For a straightforward setup, expect 30 minutes to 2 hours depending on your familiarity with the tools involved. Complex configurations with custom requirements may take longer. Having your credentials and environment ready before starting saves significant time.

What are the most common mistakes to avoid?

The most frequent issues are skipping prerequisite steps, using outdated package versions, and not reading error messages carefully.

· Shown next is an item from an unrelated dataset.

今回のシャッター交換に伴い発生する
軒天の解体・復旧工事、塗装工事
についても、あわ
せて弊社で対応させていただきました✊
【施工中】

Follow the steps in order, verify each one works before moving on, and check the official documentation if something behaves unexpectedly.

Do I need prior experience to follow this guide?

Basic familiarity with the relevant tools and command line is helpful but not strictly required. Each step is explained with context. If you get stuck, the official documentation for each tool covers fundamentals that may fill in knowledge gaps.

Will this work with my existing CI/CD pipeline?

The core concepts apply across most CI/CD platforms, though specific syntax and configuration differ. You may need to adapt file paths, environment variable names, and trigger conditions to match your pipeline tool. The underlying workflow logic stays the same.

Where can I get help if I run into issues?

Start with the official documentation for each tool mentioned. Stack Overflow and GitHub Issues are good next steps for specific error messages. Community forums and Discord servers for the relevant tools often have active members who can help with setup problems.